# ASSIGNMENT:
Copy out the entire listing below exactly, but without its pictures.

# SUPPLIED MATERIAL:
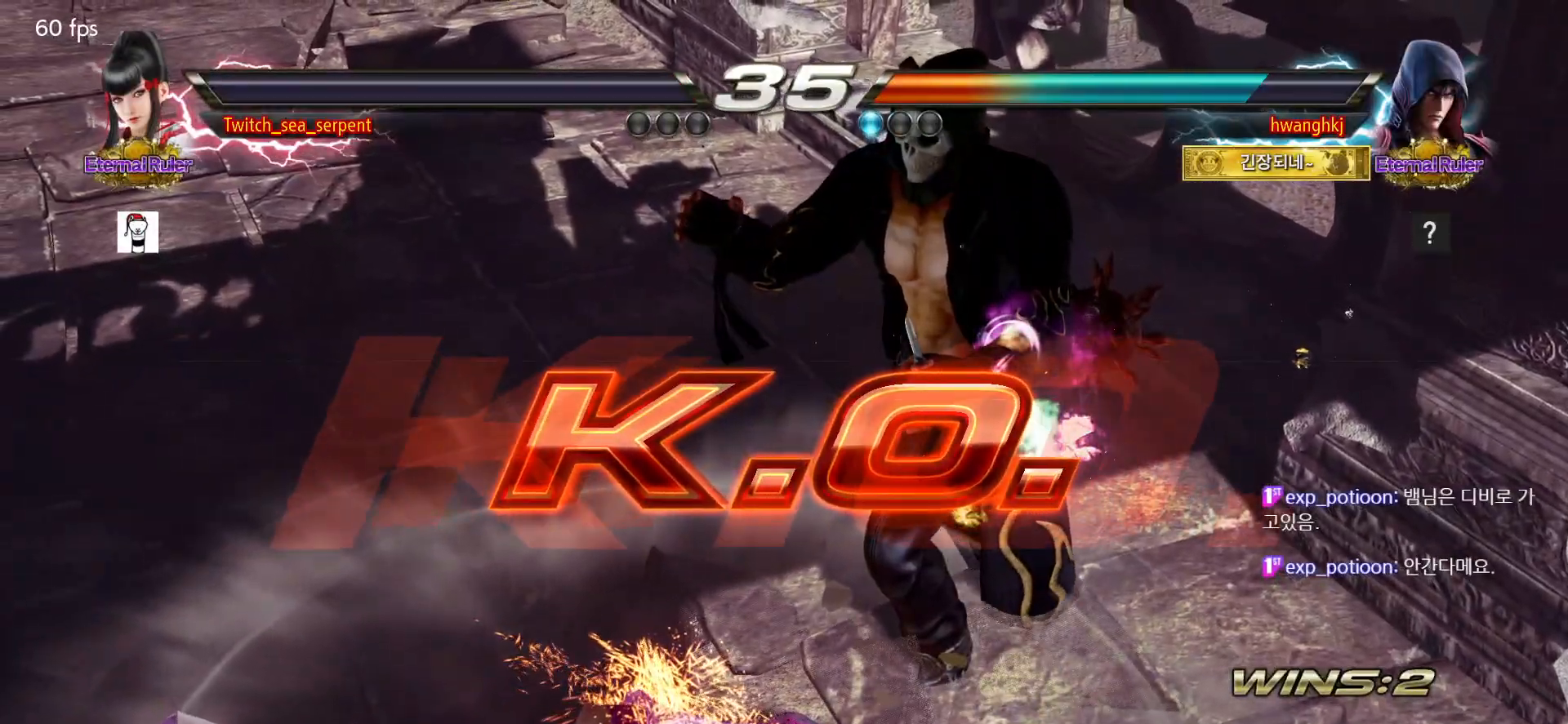
{"dt_ms": 500, "buttons": [], "events": []}
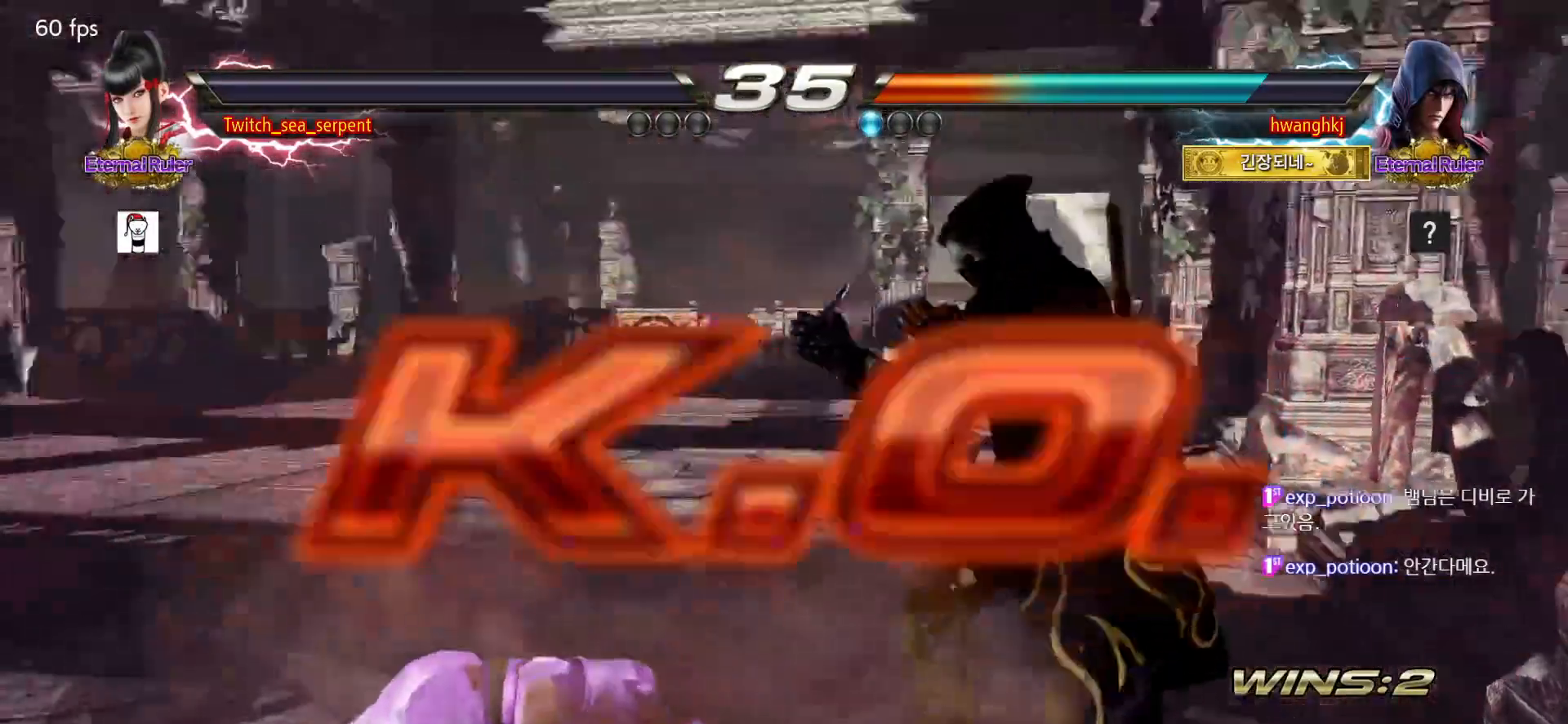
{"dt_ms": 500, "buttons": [], "events": []}
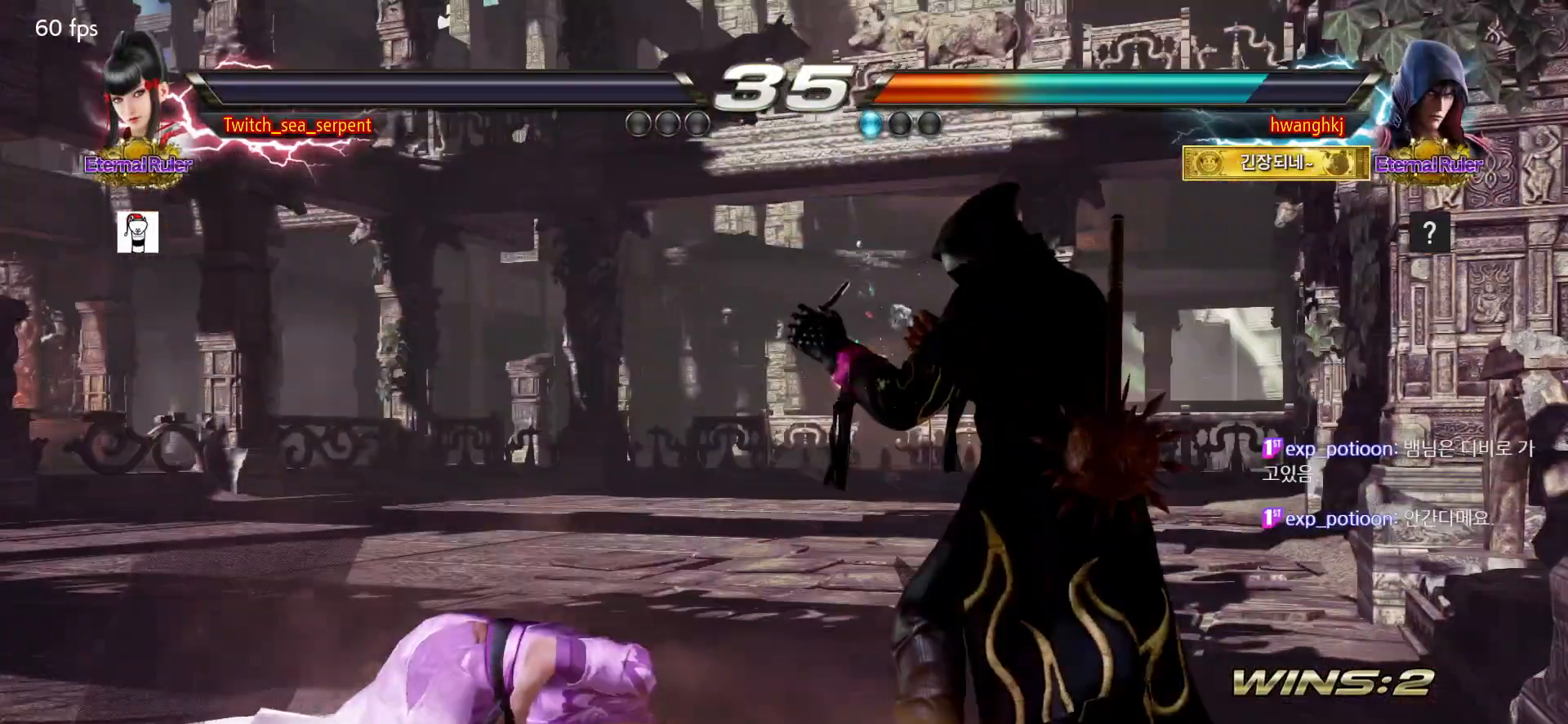
{"dt_ms": 500, "buttons": [], "events": [[283, "START", "down"], [350, "START", "up"], [433, "START", "down"], [450, "START", "up"]]}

# RESPONSE TO THIS TASK:
{"dt_ms": 500, "buttons": [], "events": []}
{"dt_ms": 500, "buttons": [], "events": []}
{"dt_ms": 500, "buttons": [], "events": [[283, "START", "down"], [350, "START", "up"], [433, "START", "down"], [450, "START", "up"]]}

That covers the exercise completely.